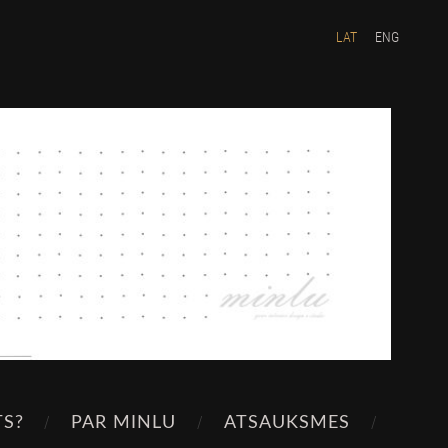
LAT
ENG
TS?
PAR MINLU
ATSAUKSMES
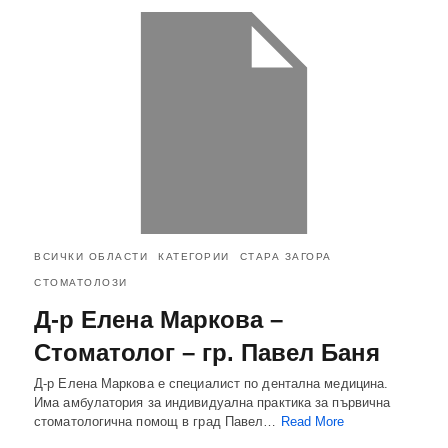
ВСИЧКИ ОБЛАСТИ
КАТЕГОРИИ
СТАРА ЗАГОРА
СТОМАТОЛОЗИ
Д-р Елена Маркова –
Стоматолог – гр. Павел Баня
Д-р Елена Маркова е специалист по дентална медицина.
Има амбулатория за индивидуална практика за първична
стоматологична помощ в град Павел…
Read More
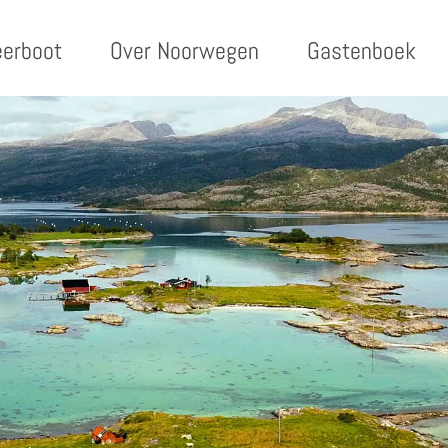
eerboot
Over Noorwegen
Gastenboek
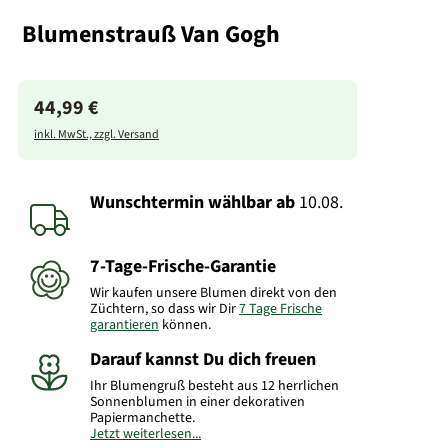
Blumenstrauß Van Gogh
44,99 €
inkl. MwSt., zzgl. Versand
Wunschtermin wählbar
ab
10.08.
7-Tage-Frische-Garantie
Wir kaufen unsere Blumen direkt von den
Züchtern, so dass wir Dir
7 Tage Frische
garantieren
können.
Darauf kannst Du dich freuen
Ihr Blumengruß besteht aus 12 herrlichen
Sonnenblumen in einer dekorativen
Papiermanchette.
Jetzt weiterlesen...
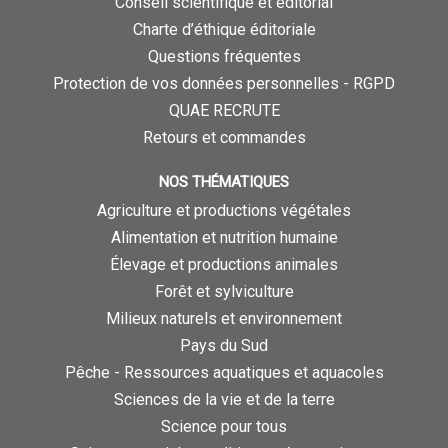
Conseil scientifique et éditorial
Charte d’éthique éditoriale
Questions fréquentes
Protection de vos données personnelles - RGPD
QUAE RECRUTE
Retours et commandes
NOS THÉMATIQUES
Agriculture et productions végétales
Alimentation et nutrition humaine
Élevage et productions animales
Forêt et sylviculture
Milieux naturels et environnement
Pays du Sud
Pêche - Ressources aquatiques et aquacoles
Sciences de la vie et de la terre
Science pour tous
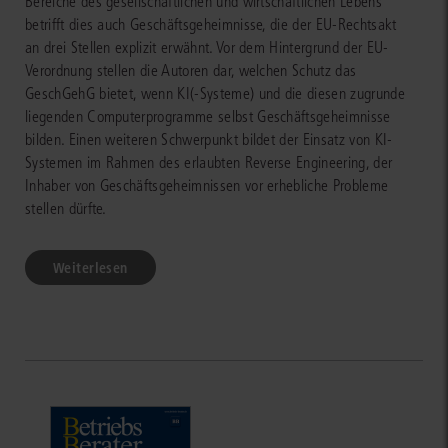
Bereiche des gesellschaftlichen und wirtschaftlichen Lebens
betrifft dies auch Geschäftsgeheimnisse, die der EU-Rechtsakt
an drei Stellen explizit erwähnt. Vor dem Hintergrund der EU-
Verordnung stellen die Autoren dar, welchen Schutz das
GeschGehG bietet, wenn KI(-Systeme) und die diesen zugrunde
liegenden Computerprogramme selbst Geschäftsgeheimnisse
bilden. Einen weiteren Schwerpunkt bildet der Einsatz von KI-
Systemen im Rahmen des erlaubten Reverse Engineering, der
Inhaber von Geschäftsgeheimnissen vor erhebliche Probleme
stellen dürfte.
Weiterlesen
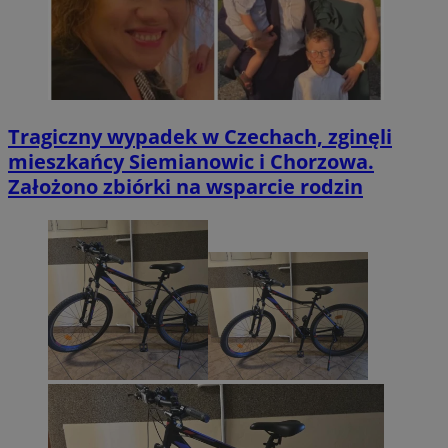
Tragiczny wypadek w Czechach, zginęli
mieszkańcy Siemianowic i Chorzowa.
Założono zbiórki na wsparcie rodzin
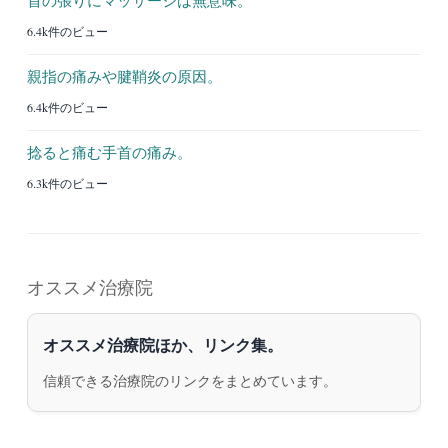
6.4k件のビュー
親指の痛みや腱鞘炎の原因。
6.4k件のビュー
捻ると痛む手首の痛み。
6.3k件のビュー
オススメ治療院
オススメ治療院ほか、リンク集。
信頼できる治療院のリンクをまとめています。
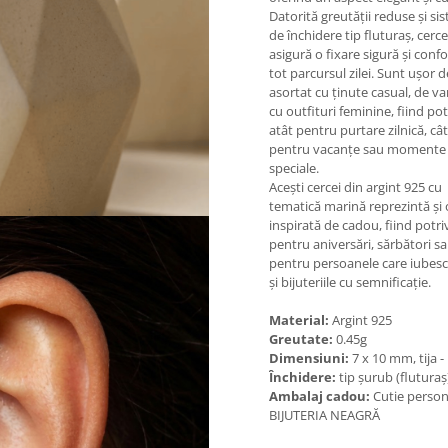
Datorită greutății reduse și si
de închidere tip fluturaș, cerce
asigură o fixare sigură și conf
tot parcursul zilei. Sunt ușor d
asortat cu ținute casual, de va
cu outfituri feminine, fiind potr
atât pentru purtare zilnică, cât
pentru vacanțe sau momente
speciale.
Acești cercei din argint 925 cu
tematică marină reprezintă și 
inspirată de cadou, fiind potriv
pentru aniversări, sărbători s
pentru persoanele care iubes
și bijuteriile cu semnificație.
Material:
Argint 925
Greutate:
0.45g
Dimensiuni:
7 x 10 mm, tija 
Închidere:
tip șurub (fluturaș
Ambalaj cadou:
Cutie person
BIJUTERIA NEAGRĂ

• • • • • • •

### [To-do item]
Give again, word for word, only the lines that run from the top of the data above through the line with "Züchtern, so dass wir Dir". Drop the pictures.

### [Result of this task]
LAT
ENG
TS?
PAR MINLU
ATSAUKSMES
ВСИЧКИ ОБЛАСТИ
КАТЕГОРИИ
СТАРА ЗАГОРА
СТОМАТОЛОЗИ
Д-р Елена Маркова –
Стоматолог – гр. Павел Баня
Д-р Елена Маркова е специалист по дентална медицина.
Има амбулатория за индивидуална практика за първична
стоматологична помощ в град Павел…
Read More
eerboot
Over Noorwegen
Gastenboek
Blumenstrauß Van Gogh
44,99 €
inkl. MwSt., zzgl. Versand
Wunschtermin wählbar
ab
10.08.
7-Tage-Frische-Garantie
Wir kaufen unsere Blumen direkt von den
Züchtern, so dass wir Dir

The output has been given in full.